Officially known as Ansar Allah (“Supporters of God”), the Houthis are based in Yemen, on the southwestern tip of the Arabian Peninsula. Yemen is considered the poorest country in the Middle East. Like Hamas, the Houthis emerged as a force before receiving substantial support from Iran.

A civil war in 2014 resulted in the Houthis taking control of the capital, Sanaa, and large areas of northern and northwestern Yemen, including a strategic strip of the Red Sea coast.

Tehran has provided weapons, training and other aid to the Houthis, according to Washington, although the Houthis belong to a branch of Shiite Islam separate from the “Twelve” sect prevalent in Iran.

Since the start of the Gaza war, the Houthis have launched drone and missile attacks against Israel and vessels in the Red Sea, which they claim were connected to Israel, often wrongly. Last year, Trump said he ended a bombing campaign against the Houthis after the group agreed to cease attacks. “They are tough, they are fighters,” he said of the Houthis.

Ansar Allah's informal name, Houthis, comes from the surname of the late political and religious leader, Hussein Badreddin Houthi.

Iraqi groups

For years, Iraqi dictator Saddam Hussein shut down Iranian influence in his country, viewing Tehran as a threat. Neighboring nations fought a bloody war in the 1980s, started by Hussein, with support from Washington.
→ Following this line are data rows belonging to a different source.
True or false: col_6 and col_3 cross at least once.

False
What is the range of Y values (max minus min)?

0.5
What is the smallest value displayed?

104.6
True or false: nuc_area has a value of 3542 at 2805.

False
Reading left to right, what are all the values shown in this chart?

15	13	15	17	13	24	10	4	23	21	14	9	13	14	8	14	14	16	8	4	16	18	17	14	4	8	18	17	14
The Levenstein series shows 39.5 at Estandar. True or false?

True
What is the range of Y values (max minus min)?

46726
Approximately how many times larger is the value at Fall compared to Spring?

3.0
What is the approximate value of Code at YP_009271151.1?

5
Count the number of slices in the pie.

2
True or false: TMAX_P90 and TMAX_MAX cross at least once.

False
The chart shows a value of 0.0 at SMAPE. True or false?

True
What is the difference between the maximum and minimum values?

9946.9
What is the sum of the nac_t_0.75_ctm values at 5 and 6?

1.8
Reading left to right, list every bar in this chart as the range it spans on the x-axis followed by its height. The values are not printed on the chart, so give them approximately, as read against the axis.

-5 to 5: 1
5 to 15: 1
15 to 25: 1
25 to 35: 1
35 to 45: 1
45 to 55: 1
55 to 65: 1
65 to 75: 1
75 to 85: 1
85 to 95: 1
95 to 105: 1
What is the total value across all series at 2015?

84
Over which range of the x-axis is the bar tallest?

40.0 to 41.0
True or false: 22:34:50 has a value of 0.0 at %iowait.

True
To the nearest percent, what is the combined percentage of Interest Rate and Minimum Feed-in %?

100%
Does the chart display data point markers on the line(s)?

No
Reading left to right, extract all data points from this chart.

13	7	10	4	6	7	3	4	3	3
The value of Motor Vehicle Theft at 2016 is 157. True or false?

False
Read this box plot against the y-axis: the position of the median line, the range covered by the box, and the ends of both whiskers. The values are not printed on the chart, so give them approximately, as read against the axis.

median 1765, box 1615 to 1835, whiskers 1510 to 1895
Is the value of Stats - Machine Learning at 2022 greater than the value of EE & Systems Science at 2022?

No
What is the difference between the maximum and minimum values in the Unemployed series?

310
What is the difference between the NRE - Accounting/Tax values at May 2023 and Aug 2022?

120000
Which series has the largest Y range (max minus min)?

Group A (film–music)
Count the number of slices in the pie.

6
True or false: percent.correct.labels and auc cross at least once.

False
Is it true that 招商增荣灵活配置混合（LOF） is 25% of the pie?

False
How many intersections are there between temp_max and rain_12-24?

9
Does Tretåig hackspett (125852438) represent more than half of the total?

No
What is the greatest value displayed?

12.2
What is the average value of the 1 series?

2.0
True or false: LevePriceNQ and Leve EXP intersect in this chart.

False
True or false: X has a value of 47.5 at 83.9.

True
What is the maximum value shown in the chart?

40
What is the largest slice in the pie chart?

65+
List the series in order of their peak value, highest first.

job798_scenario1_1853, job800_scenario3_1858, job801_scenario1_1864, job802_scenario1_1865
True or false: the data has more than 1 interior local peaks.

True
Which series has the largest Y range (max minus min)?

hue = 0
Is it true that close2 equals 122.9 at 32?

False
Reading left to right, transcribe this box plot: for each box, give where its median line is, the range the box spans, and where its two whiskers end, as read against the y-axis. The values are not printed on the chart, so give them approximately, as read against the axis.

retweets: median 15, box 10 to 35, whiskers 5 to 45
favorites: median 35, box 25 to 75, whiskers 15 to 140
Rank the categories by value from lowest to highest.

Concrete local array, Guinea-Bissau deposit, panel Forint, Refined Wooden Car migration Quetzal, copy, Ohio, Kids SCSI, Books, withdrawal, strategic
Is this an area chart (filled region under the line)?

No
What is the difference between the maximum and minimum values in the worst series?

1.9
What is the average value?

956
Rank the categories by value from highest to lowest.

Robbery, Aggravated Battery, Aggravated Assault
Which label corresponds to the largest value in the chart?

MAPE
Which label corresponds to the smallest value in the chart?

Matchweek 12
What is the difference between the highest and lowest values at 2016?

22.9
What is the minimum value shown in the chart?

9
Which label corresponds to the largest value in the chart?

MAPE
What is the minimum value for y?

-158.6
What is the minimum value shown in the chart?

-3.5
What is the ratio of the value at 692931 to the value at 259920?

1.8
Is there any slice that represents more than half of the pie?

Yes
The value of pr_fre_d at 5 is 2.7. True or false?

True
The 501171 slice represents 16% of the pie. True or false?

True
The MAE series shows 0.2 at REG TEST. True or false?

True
But the 2003 U.S.-led invasion that toppled Hussein and his Baathist government opened Iraq – with its majority Shiite population – to a large-scale Iranian presence. A number of Iranian-aligned Iraqi militias emerged in Iraq, many of them hostile to the American presence.

These mostly Shiite militias are now grouped under the umbrella of the Popular Mobilization Forces. The groups are technically part of the Iraqi armed forces, but some receive help and training from Iran's Islamic Revolutionary Guard Corps.

In January 2020, during Trump's first presidential term, he ordered a drone strike near Baghdad airport that killed Qassem Suleimani, a top Iranian general and head of the elite Quds Force. Several high-ranking militia commanders were also killed.

Suleimani, an Arabic speaker, was a central figure in forming Iran's constellation of representatives. He assisted Iran-linked militias who attacked U.S. troops and bases in Iraq, according to the Pentagon, resulting in the deaths of hundreds of U.S. soldiers.

Times staff writer Nabih Bulos contributed to this report.